The same was stated for 2006 that attackers would continue to combine viruses, worms, Trojans, spyware and “phishing” methods into increasingly more potent blended threats in 2006.

So eight months have passed just about and what has happened? The nemesis has not happened. We propose that a blended threat has:

    > a _social entineering side_ whereby it is often your user that has to do something, such as being tricked into visiting a phishing site to start it all off, and> a _technical dimension_, whereby the tricked user may be infected by malicious code visiting a website (e.g., see XSS, Ajax and Web 2.0 for illustrations of this facet) that exploits one or more vulnerabilities and, as importantly, could propagate itself through several channels (e.g., Instant Messaging and email).

We probably can all agree that the social engineering side is the one we have to worry about probably as much as we do about the technical one with the new Windows Vista coming.

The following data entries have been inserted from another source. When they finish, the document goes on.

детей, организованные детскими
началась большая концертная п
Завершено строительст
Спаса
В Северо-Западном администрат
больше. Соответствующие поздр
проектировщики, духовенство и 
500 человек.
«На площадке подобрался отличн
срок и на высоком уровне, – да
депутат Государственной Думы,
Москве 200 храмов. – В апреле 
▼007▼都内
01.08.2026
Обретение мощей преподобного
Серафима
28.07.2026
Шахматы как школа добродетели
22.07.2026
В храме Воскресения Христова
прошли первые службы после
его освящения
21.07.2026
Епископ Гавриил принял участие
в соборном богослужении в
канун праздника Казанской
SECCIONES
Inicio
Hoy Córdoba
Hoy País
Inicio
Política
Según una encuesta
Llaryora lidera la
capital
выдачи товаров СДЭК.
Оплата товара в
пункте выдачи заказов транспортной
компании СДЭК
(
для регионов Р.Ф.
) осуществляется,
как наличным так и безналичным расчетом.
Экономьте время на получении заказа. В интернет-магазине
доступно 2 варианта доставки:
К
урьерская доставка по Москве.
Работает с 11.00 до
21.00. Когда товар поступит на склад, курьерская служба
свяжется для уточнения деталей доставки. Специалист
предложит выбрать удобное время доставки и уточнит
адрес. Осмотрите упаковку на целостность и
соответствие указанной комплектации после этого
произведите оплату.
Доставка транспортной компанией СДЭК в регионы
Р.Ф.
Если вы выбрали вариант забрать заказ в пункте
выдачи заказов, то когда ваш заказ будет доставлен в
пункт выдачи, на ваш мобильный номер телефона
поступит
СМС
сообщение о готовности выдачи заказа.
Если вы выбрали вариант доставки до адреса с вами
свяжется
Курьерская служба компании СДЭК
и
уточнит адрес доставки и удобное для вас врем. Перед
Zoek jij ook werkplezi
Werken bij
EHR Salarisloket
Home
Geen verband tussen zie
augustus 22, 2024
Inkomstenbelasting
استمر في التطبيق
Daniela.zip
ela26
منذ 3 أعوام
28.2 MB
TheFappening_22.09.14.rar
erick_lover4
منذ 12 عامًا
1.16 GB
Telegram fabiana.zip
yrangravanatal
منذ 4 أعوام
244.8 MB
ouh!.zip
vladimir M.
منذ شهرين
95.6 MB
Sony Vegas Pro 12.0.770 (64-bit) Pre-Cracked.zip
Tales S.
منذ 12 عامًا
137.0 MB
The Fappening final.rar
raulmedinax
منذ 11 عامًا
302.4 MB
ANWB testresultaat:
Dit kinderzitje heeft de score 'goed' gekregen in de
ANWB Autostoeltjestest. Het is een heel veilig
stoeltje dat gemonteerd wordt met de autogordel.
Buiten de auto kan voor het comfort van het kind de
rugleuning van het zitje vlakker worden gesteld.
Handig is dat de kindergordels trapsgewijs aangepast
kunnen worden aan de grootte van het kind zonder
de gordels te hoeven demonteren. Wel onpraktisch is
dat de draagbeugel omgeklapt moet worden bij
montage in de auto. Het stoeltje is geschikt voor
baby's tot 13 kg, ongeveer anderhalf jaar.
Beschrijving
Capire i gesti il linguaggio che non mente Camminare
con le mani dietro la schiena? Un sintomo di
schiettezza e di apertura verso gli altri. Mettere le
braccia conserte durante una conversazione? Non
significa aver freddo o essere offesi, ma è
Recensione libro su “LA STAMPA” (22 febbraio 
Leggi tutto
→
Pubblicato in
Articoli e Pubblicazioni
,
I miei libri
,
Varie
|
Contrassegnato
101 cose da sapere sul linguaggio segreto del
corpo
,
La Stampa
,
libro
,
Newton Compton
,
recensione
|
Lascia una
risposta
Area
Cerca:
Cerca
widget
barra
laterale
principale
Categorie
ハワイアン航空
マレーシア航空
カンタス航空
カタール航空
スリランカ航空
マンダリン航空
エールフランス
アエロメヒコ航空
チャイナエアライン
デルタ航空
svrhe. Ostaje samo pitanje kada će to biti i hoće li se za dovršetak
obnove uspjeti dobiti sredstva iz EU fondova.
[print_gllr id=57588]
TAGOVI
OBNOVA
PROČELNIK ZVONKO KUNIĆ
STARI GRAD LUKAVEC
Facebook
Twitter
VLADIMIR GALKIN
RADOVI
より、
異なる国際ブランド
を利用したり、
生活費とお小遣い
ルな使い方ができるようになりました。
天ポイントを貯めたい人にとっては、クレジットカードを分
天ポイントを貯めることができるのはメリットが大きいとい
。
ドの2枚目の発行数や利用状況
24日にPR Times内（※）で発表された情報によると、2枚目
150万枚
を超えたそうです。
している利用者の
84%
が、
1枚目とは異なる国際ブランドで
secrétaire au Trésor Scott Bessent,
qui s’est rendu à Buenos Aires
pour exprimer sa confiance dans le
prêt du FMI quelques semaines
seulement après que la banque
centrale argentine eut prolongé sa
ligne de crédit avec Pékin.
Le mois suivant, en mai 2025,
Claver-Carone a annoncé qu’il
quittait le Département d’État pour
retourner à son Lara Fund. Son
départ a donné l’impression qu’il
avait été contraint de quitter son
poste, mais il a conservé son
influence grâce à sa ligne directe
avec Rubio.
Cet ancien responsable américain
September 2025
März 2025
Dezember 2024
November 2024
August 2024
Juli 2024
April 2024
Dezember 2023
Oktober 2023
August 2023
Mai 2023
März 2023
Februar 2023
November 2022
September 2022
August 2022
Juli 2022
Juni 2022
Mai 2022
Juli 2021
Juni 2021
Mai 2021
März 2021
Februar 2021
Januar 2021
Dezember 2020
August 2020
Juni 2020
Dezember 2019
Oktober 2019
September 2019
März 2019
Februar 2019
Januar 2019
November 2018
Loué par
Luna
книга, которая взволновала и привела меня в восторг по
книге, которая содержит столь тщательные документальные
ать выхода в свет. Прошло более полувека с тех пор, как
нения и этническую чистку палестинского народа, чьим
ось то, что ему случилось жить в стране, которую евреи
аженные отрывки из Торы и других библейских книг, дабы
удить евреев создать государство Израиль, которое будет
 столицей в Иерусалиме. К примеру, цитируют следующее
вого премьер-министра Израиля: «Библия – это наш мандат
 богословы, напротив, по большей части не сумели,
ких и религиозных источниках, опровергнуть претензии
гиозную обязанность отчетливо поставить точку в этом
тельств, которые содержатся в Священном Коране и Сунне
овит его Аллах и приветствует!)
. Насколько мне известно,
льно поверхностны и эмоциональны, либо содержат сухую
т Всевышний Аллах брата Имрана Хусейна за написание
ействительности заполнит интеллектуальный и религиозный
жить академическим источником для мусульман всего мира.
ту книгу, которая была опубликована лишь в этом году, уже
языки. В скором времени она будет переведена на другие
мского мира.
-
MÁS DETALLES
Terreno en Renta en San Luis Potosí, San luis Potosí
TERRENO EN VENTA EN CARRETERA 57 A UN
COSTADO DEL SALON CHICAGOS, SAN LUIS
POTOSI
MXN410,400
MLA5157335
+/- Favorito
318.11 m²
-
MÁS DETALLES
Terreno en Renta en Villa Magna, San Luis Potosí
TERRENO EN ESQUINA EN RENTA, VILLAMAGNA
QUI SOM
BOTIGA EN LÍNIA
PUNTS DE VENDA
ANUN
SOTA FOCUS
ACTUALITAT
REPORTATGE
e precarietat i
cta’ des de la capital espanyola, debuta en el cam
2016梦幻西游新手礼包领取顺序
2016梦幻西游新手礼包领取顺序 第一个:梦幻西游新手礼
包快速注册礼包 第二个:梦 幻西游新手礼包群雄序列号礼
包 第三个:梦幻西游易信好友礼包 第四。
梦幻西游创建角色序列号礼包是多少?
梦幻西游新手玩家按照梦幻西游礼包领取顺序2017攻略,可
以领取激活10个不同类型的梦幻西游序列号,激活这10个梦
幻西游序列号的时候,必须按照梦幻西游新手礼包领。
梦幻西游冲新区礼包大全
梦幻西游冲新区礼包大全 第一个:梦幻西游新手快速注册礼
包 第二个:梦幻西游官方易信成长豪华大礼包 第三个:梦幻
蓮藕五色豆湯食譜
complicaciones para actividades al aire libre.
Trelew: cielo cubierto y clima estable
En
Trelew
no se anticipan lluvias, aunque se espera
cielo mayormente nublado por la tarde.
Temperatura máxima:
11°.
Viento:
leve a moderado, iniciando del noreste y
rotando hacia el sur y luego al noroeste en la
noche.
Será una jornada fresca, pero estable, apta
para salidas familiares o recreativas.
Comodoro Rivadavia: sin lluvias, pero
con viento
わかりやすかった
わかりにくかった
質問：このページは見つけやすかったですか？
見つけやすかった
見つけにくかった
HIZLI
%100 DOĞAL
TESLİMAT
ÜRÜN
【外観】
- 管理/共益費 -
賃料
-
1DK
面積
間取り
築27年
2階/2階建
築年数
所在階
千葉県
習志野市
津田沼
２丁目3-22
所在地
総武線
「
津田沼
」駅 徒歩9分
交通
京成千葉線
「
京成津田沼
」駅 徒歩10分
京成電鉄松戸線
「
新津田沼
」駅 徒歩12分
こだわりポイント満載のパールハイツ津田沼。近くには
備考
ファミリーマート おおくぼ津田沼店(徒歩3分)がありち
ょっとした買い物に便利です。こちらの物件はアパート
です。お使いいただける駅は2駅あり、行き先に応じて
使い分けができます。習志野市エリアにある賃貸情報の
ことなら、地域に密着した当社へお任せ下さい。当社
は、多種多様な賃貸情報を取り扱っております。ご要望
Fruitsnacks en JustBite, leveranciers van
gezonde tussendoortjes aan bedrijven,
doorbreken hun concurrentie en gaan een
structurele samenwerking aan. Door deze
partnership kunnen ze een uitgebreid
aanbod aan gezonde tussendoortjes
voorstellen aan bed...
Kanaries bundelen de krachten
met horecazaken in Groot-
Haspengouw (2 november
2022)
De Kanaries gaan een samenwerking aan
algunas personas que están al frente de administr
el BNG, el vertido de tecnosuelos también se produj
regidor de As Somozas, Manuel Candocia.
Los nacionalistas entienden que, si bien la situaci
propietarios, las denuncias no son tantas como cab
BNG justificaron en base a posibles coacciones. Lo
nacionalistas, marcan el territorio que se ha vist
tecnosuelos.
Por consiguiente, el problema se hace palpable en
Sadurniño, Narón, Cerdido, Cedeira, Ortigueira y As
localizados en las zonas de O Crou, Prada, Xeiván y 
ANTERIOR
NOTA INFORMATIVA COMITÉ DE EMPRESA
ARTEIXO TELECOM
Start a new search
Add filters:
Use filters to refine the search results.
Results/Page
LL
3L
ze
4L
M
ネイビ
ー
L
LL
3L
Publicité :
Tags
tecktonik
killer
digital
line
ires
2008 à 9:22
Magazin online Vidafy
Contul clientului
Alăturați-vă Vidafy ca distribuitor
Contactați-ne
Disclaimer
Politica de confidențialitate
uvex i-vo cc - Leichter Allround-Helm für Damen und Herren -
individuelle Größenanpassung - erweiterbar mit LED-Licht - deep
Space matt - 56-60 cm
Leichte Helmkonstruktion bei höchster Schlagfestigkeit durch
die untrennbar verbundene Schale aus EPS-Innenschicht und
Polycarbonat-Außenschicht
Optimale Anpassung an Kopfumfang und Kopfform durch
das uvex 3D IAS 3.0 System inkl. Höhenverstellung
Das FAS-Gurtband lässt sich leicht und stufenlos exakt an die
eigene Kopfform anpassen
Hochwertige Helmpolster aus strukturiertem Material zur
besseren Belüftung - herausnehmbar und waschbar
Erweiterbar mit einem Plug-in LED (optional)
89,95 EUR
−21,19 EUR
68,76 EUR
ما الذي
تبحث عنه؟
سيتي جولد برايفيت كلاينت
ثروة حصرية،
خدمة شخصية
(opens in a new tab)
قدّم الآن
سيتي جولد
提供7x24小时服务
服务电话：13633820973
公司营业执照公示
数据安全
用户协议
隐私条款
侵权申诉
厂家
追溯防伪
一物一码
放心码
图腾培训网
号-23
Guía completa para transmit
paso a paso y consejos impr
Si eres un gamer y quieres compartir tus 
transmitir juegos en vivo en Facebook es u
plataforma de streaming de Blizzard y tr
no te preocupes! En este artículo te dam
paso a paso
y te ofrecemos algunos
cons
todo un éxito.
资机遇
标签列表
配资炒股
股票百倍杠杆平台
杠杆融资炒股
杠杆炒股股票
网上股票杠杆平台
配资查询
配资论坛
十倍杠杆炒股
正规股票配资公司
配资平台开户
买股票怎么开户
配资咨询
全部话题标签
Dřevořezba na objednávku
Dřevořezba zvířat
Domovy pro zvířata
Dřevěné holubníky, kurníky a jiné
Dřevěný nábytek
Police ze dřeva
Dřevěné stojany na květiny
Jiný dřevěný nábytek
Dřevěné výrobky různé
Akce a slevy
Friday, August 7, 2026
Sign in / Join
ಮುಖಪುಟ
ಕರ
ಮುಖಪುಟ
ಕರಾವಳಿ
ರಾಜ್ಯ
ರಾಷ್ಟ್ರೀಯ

For the rest, things are still bad but far from worse we could probably all agree about this…. and for the rest we have to wait and see.

_PS 1

The term blended threat might have been useful for industry but today it appears a bit quaint. While the term describing that more than one vector of attack may be used is technically correct it may, however, not be the point for corporate and home users. In both insteances, the impact may be far more important than the technical specifics.

_PS 2

Instant Messaging (IM) attacks are part of a blended threat all right. Simply, this means that malware that is hijacking IM clients is also using services like e-mail and the Web to propagate itself. However, it adds little to the discussion beyond what we already understand.